#### [Exercise directions]
An identical copy of all the records is what the answer must contain.

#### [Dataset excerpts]
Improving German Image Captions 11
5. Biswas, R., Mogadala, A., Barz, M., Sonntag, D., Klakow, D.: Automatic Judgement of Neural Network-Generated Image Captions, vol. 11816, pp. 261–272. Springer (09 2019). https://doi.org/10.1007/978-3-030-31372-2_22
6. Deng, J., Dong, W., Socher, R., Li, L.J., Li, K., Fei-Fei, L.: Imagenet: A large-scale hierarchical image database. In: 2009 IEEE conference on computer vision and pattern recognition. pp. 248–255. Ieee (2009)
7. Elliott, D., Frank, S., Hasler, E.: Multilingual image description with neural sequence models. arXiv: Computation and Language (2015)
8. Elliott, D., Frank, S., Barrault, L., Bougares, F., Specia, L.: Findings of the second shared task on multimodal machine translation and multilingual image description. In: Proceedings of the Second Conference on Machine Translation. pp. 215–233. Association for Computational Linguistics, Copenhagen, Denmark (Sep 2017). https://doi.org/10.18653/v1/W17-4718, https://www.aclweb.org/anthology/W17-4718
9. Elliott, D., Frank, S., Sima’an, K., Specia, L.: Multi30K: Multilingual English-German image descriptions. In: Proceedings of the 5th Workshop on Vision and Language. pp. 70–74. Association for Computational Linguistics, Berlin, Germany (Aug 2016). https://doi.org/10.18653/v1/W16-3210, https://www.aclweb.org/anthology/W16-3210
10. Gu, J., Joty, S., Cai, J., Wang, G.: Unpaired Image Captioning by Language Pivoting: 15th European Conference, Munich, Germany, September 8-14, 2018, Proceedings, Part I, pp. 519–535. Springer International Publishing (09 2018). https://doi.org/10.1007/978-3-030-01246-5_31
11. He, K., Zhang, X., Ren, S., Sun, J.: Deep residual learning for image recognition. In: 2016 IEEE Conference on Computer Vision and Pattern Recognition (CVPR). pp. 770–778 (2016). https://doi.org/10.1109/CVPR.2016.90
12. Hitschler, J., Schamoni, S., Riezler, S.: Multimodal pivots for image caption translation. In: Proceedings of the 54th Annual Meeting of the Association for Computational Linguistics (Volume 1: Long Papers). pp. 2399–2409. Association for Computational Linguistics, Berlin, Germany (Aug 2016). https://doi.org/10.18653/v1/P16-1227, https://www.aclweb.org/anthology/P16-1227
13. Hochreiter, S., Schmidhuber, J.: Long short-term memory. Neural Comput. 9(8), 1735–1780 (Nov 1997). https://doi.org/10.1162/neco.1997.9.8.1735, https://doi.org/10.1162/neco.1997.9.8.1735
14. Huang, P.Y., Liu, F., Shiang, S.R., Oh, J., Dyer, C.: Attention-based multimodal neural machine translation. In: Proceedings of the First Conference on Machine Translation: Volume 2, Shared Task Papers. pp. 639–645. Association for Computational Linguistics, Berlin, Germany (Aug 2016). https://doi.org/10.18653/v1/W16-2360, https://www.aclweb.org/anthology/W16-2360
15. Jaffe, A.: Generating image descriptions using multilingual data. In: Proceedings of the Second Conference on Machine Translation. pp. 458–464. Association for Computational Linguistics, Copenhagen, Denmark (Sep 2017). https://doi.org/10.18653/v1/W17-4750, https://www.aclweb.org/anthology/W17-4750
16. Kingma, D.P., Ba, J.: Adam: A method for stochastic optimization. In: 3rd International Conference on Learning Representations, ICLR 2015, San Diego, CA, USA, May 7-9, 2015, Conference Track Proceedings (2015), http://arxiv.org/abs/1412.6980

#### [Worked solution]
Improving German Image Captions 11
5. Biswas, R., Mogadala, A., Barz, M., Sonntag, D., Klakow, D.: Automatic Judgement of Neural Network-Generated Image Captions, vol. 11816, pp. 261–272. Springer (09 2019). https://doi.org/10.1007/978-3-030-31372-2_22
6. Deng, J., Dong, W., Socher, R., Li, L.J., Li, K., Fei-Fei, L.: Imagenet: A large-scale hierarchical image database. In: 2009 IEEE conference on computer vision and pattern recognition. pp. 248–255. Ieee (2009)
7. Elliott, D., Frank, S., Hasler, E.: Multilingual image description with neural sequence models. arXiv: Computation and Language (2015)
8. Elliott, D., Frank, S., Barrault, L., Bougares, F., Specia, L.: Findings of the second shared task on multimodal machine translation and multilingual image description. In: Proceedings of the Second Conference on Machine Translation. pp. 215–233. Association for Computational Linguistics, Copenhagen, Denmark (Sep 2017). https://doi.org/10.18653/v1/W17-4718, https://www.aclweb.org/anthology/W17-4718
9. Elliott, D., Frank, S., Sima’an, K., Specia, L.: Multi30K: Multilingual English-German image descriptions. In: Proceedings of the 5th Workshop on Vision and Language. pp. 70–74. Association for Computational Linguistics, Berlin, Germany (Aug 2016). https://doi.org/10.18653/v1/W16-3210, https://www.aclweb.org/anthology/W16-3210
10. Gu, J., Joty, S., Cai, J., Wang, G.: Unpaired Image Captioning by Language Pivoting: 15th European Conference, Munich, Germany, September 8-14, 2018, Proceedings, Part I, pp. 519–535. Springer International Publishing (09 2018). https://doi.org/10.1007/978-3-030-01246-5_31
11. He, K., Zhang, X., Ren, S., Sun, J.: Deep residual learning for image recognition. In: 2016 IEEE Conference on Computer Vision and Pattern Recognition (CVPR). pp. 770–778 (2016). https://doi.org/10.1109/CVPR.2016.90
12. Hitschler, J., Schamoni, S., Riezler, S.: Multimodal pivots for image caption translation. In: Proceedings of the 54th Annual Meeting of the Association for Computational Linguistics (Volume 1: Long Papers). pp. 2399–2409. Association for Computational Linguistics, Berlin, Germany (Aug 2016). https://doi.org/10.18653/v1/P16-1227, https://www.aclweb.org/anthology/P16-1227
13. Hochreiter, S., Schmidhuber, J.: Long short-term memory. Neural Comput. 9(8), 1735–1780 (Nov 1997). https://doi.org/10.1162/neco.1997.9.8.1735, https://doi.org/10.1162/neco.1997.9.8.1735
14. Huang, P.Y., Liu, F., Shiang, S.R., Oh, J., Dyer, C.: Attention-based multimodal neural machine translation. In: Proceedings of the First Conference on Machine Translation: Volume 2, Shared Task Papers. pp. 639–645. Association for Computational Linguistics, Berlin, Germany (Aug 2016). https://doi.org/10.18653/v1/W16-2360, https://www.aclweb.org/anthology/W16-2360
15. Jaffe, A.: Generating image descriptions using multilingual data. In: Proceedings of the Second Conference on Machine Translation. pp. 458–464. Association for Computational Linguistics, Copenhagen, Denmark (Sep 2017). https://doi.org/10.18653/v1/W17-4750, https://www.aclweb.org/anthology/W17-4750
16. Kingma, D.P., Ba, J.: Adam: A method for stochastic optimization. In: 3rd International Conference on Learning Representations, ICLR 2015, San Diego, CA, USA, May 7-9, 2015, Conference Track Proceedings (2015), http://arxiv.org/abs/1412.6980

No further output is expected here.